Page segmentation data
....

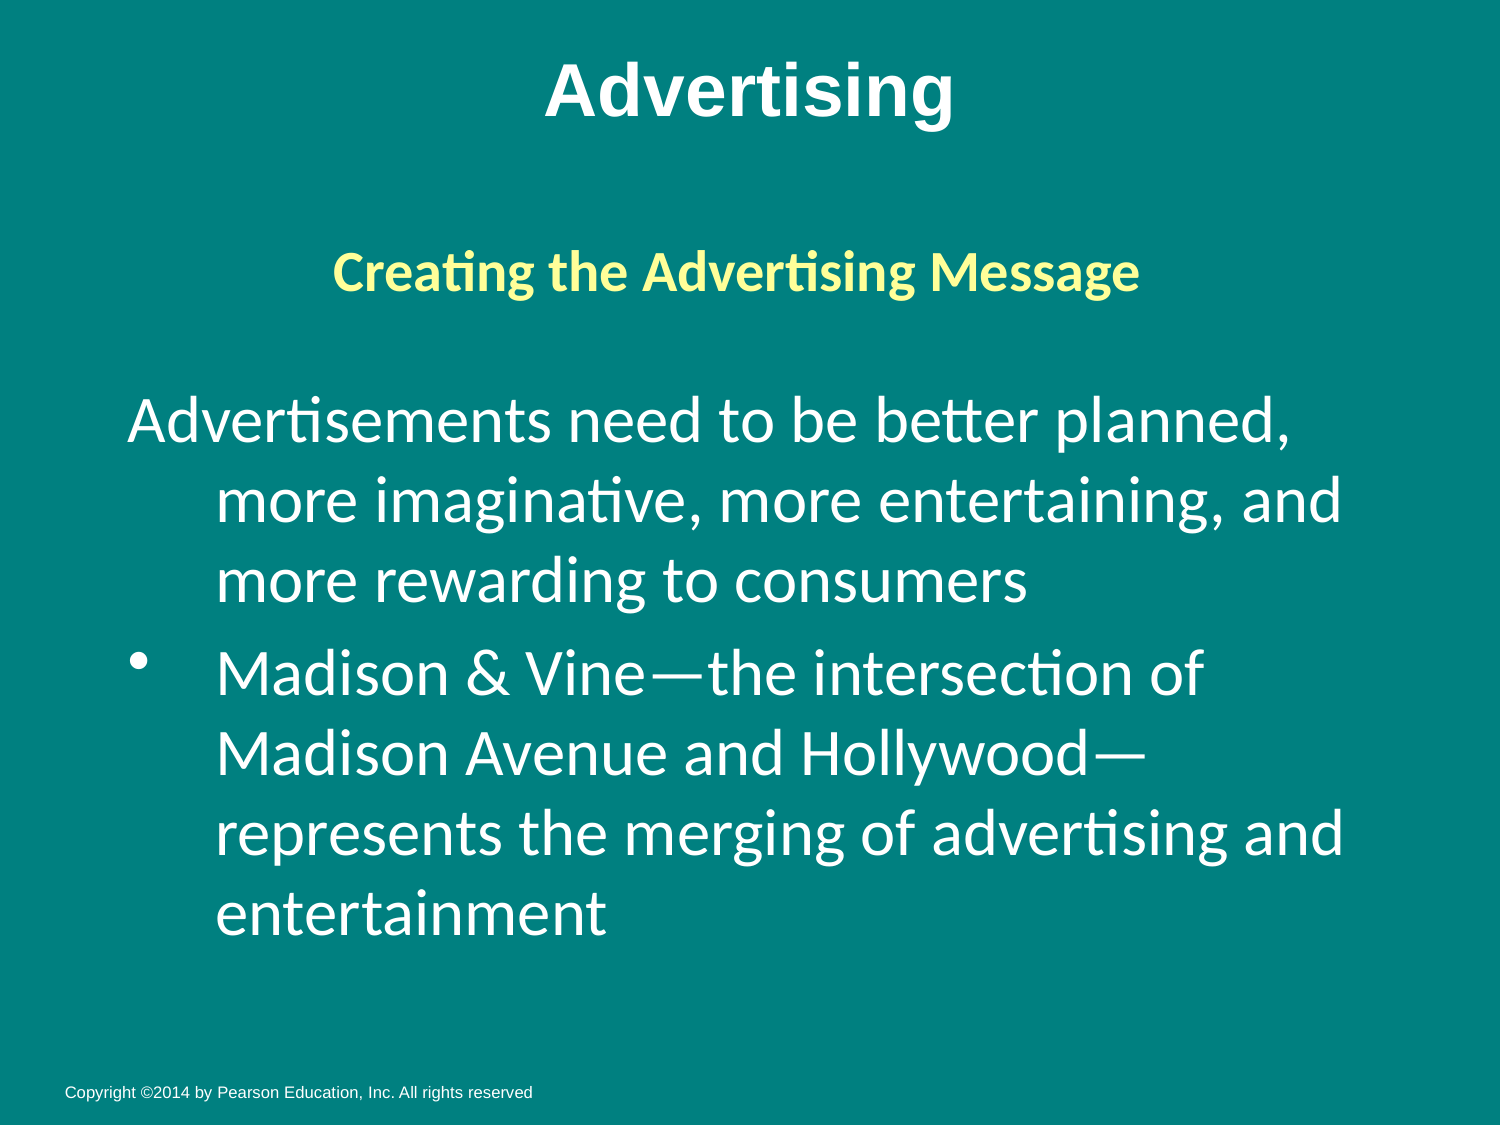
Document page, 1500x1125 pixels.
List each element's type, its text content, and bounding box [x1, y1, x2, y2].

list Advertisements need to be better planned, more imaginative, more entertaining, and more rewarding to consumers Madison & Vine—the intersection of Madison Avenue and Hollywood—represents the merging of advertising and entertainment [112, 324, 1388, 1001]
title Advertising [112, 0, 1388, 188]
text_box Copyright ©2014 by Pearson Education, Inc. All rights reserved [50, 1074, 550, 1110]
list Creating the Advertising Message [149, 237, 1326, 301]
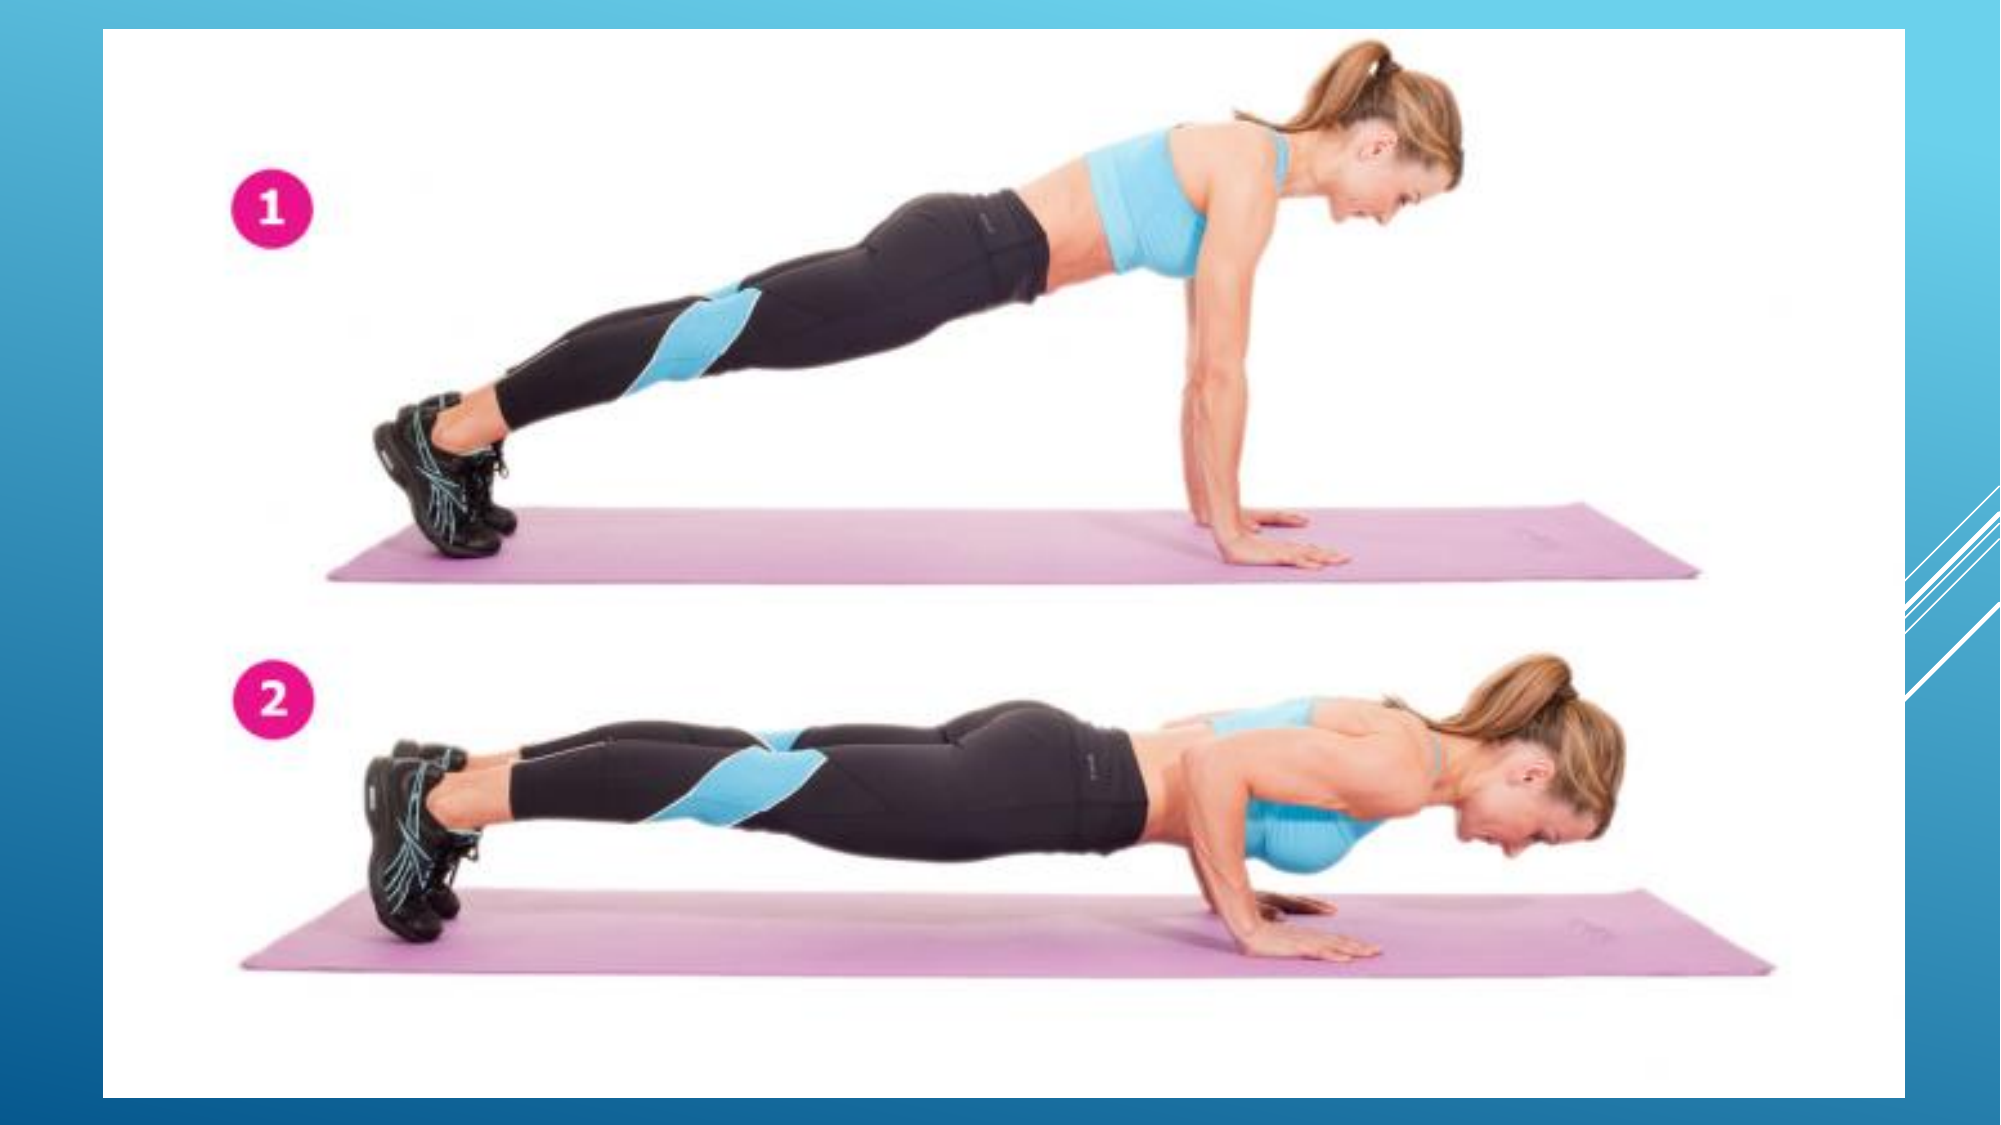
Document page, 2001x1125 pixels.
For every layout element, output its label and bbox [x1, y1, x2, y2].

picture [102, 29, 1906, 1099]
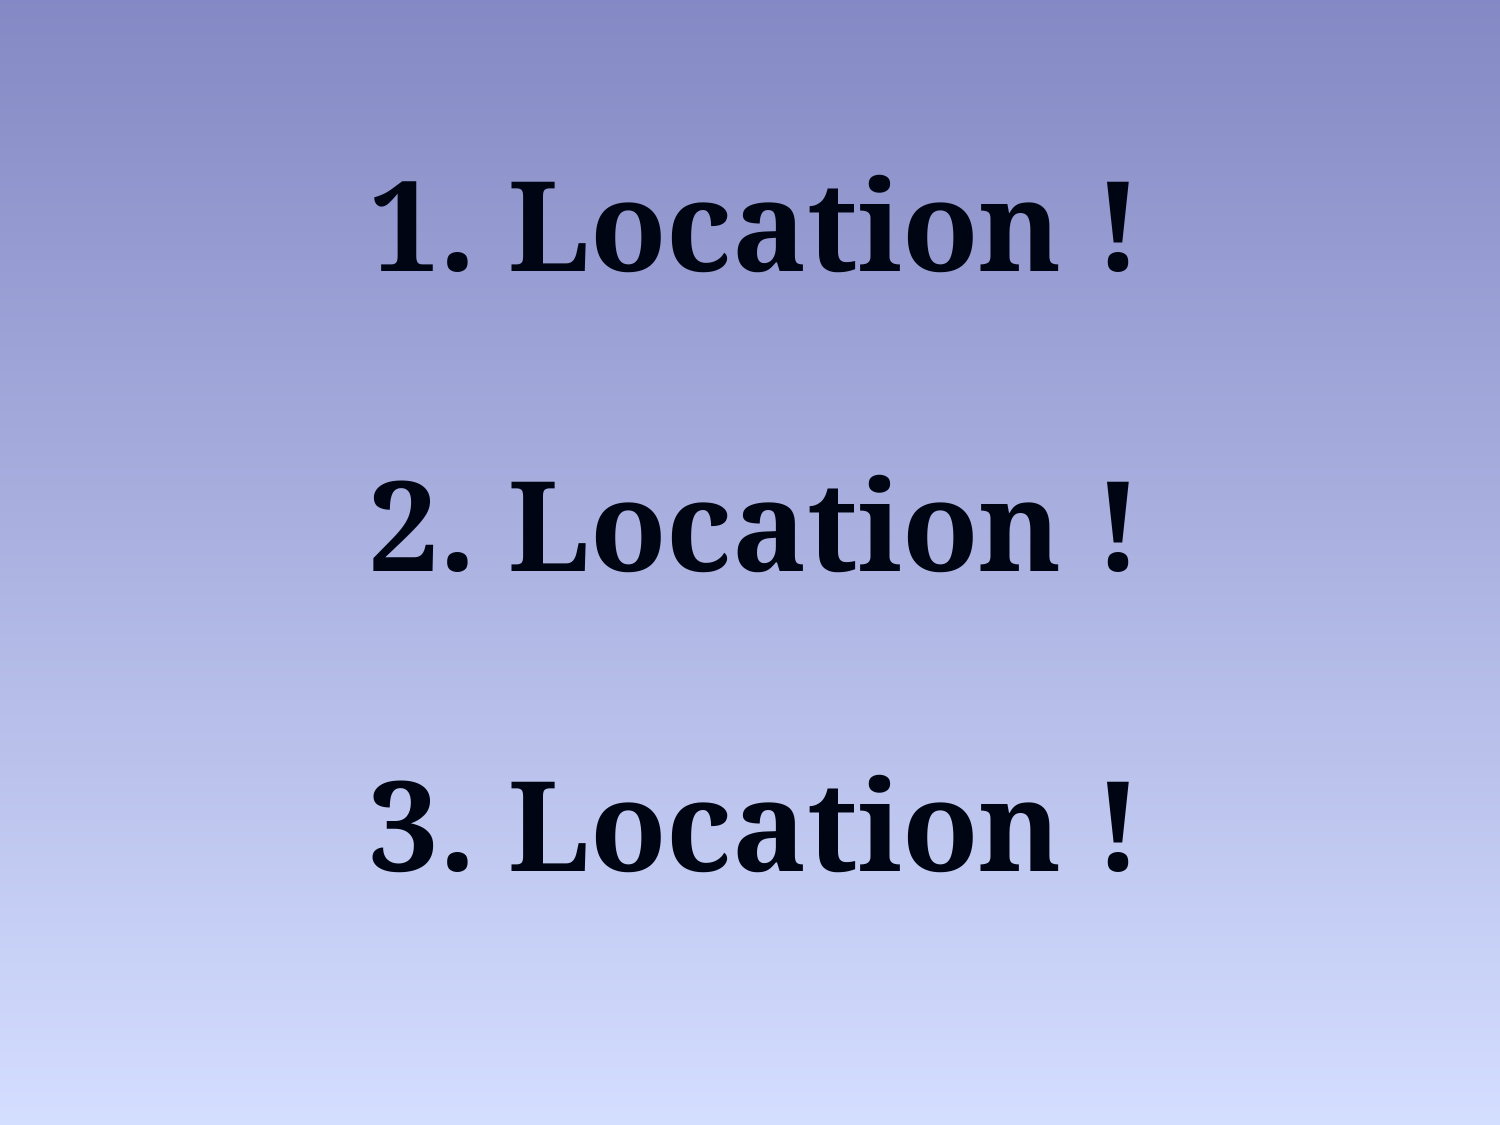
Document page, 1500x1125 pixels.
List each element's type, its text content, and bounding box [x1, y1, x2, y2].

title 1. Location ! 2. Location ! 3. Location ! [75, 125, 1438, 1068]
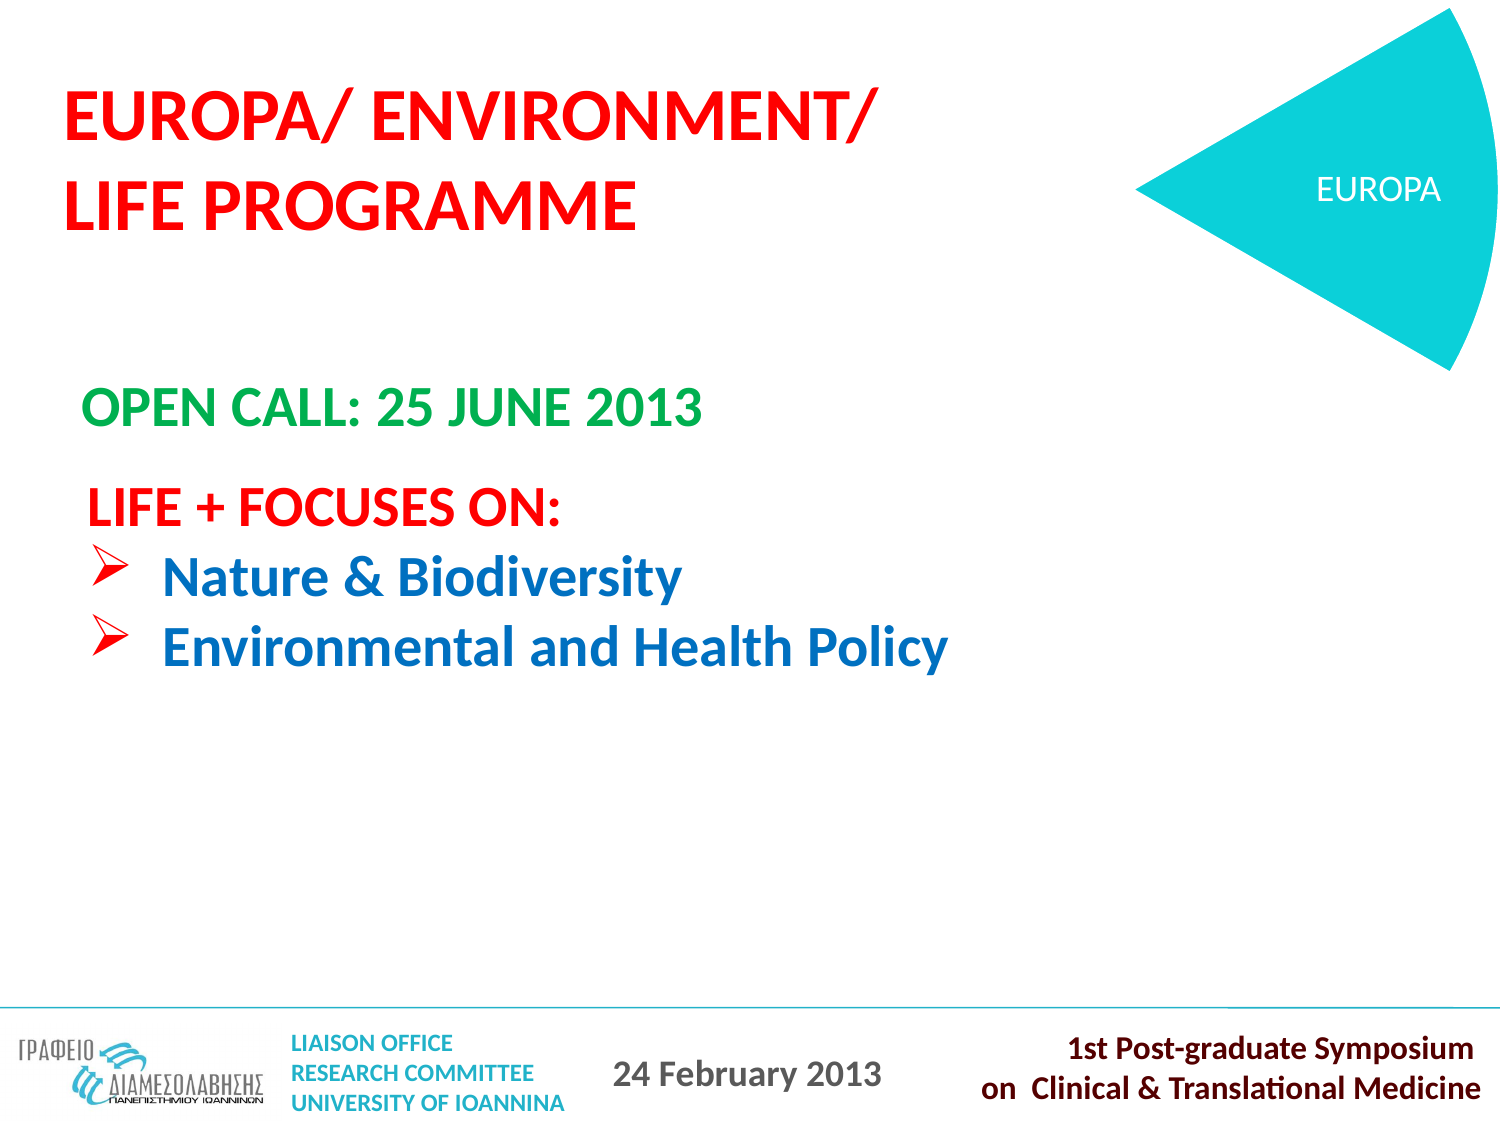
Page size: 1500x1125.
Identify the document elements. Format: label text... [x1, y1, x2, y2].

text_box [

....

**GOAL OF THE EXERCISE**
Could you print the lines above, exactly as written, from the line containing "Identify the document" through the final one?

**TASK OUTPUT**
Identify the document elements. Format: label text... [x1, y1, x2, y2].

text_box [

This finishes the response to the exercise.